• TEKST DO CZYTANIA
===
W świecie sztucznej inteligencji, gdzie napięcia między gigantami technologii są normą, zbliżenie OpenAI i Google Cloud wygląda jak rozejm na froncie wojny o przyszłość AI. Według informacji Reutersa, OpenAI zawarło umowę z Google na korzystanie z jego infrastruktury chmurowej. Oficjalnie żadna ze stron nie potwierdza porozumienia, ale według źródeł do podpisania doszło już kilka tygodni temu.
To ruch zaskakujący z kilku powodów. Po pierwsze – OpenAI i Google (w szczególności Google DeepMind) konkurują o palmę pierwszeństwa w rozwoju generatywnej AI. Po drugie – OpenAI od lat pozostaje w strategicznej relacji z Microsoftem, który zainwestował w firmę ponad 13 miliardów dolarów i zapewnia jej zasoby obliczeniowe w ramach Azure.
Jednak dynamiczny rozwój modeli językowych GPT i rosnące zapotrzebowanie na moce obliczeniowe zmuszają OpenAI do szukania nowych źródeł mocy – dosłownie. Microsoft boryka się z ograniczoną dostępnością infrastruktury, a rynek AI nie znosi przestojów. W efekcie OpenAI otwiera się na „poligamię infrastrukturalną”, sięgając po zasoby konkurencji.
===
• PREZENTOWANY MATERIAŁ
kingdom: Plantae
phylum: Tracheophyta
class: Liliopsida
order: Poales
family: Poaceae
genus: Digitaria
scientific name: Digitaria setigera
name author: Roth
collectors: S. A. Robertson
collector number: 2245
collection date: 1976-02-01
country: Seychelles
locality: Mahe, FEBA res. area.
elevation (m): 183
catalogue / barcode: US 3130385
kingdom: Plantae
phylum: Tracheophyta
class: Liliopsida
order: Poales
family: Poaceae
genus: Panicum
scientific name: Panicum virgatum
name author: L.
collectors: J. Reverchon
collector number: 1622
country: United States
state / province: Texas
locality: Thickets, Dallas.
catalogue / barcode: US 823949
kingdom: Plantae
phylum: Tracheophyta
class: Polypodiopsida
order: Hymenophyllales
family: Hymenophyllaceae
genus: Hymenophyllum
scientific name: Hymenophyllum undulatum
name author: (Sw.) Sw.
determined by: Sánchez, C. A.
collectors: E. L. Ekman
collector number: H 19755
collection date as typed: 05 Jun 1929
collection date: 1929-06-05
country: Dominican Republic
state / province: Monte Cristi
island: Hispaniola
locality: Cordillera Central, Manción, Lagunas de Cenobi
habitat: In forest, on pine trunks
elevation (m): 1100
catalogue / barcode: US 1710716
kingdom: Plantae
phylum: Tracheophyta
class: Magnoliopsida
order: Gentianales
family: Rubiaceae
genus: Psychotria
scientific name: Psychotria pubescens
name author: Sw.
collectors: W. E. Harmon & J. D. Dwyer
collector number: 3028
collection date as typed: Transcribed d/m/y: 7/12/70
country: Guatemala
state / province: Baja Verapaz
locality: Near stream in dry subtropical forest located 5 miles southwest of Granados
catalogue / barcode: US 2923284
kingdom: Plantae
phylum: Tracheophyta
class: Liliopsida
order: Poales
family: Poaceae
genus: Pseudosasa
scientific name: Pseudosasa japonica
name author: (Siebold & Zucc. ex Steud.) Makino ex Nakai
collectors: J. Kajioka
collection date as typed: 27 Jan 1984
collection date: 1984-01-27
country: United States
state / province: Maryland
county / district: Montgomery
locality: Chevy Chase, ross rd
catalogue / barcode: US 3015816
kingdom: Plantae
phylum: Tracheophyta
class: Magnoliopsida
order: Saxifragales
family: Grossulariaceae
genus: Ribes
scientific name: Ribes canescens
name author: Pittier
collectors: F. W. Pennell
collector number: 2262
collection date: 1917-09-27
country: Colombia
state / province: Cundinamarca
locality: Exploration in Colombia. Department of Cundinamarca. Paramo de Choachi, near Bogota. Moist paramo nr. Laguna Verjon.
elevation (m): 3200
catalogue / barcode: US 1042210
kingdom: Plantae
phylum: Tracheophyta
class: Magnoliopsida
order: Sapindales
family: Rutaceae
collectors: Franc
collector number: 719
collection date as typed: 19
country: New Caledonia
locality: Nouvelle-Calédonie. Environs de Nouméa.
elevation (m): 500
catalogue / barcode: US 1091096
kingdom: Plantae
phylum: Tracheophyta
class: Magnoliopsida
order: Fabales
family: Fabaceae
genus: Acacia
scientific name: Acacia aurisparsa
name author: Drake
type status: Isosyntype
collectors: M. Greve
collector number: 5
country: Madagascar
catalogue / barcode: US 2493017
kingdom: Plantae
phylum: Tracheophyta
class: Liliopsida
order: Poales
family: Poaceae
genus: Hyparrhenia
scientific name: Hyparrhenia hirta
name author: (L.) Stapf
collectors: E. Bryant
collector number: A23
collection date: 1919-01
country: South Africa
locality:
===
• POLECENIE A
Sprawdź, czy poniższe stwierdzenia zgadzają się z tekstem o umowie OpenAI z Google Cloud. Przy każdym odpowiedz „tak” lub „nie” i przytocz dosłownie rozstrzygające słowa tekstu.
(i) Microsoft zainwestował w OpenAI ponad 13 miliardów dolarów.
(ii) Obie strony oficjalnie potwierdziły zawarcie porozumienia.
(iii) Według źródeł umowę podpisano kilka miesięcy temu.
• POLECENIE B
Przepisz z tekstu o umowie OpenAI z Google Cloud fragment, który zaczyna się od słów „W świecie sztucznej” i ciągnie się aż do słów „kilka tygodni temu.”.

• TWOJA ODPOWIEDŹ A
(i) Tak – „który zainwestował w firmę ponad 13 miliardów dolarów”.
(ii) Nie – „Oficjalnie żadna ze stron nie potwierdza porozumienia”.
(iii) Nie – „według źródeł do podpisania doszło już kilka tygodni temu”.

• TWOJA ODPOWIEDŹ B
W świecie sztucznej inteligencji, gdzie napięcia między gigantami technologii są normą, zbliżenie OpenAI i Google Cloud wygląda jak rozejm na froncie wojny o przyszłość AI. Według informacji Reutersa, OpenAI zawarło umowę z Google na korzystanie z jego infrastruktury chmurowej. Oficjalnie żadna ze stron nie potwierdza porozumienia, ale według źródeł do podpisania doszło już kilka tygodni temu.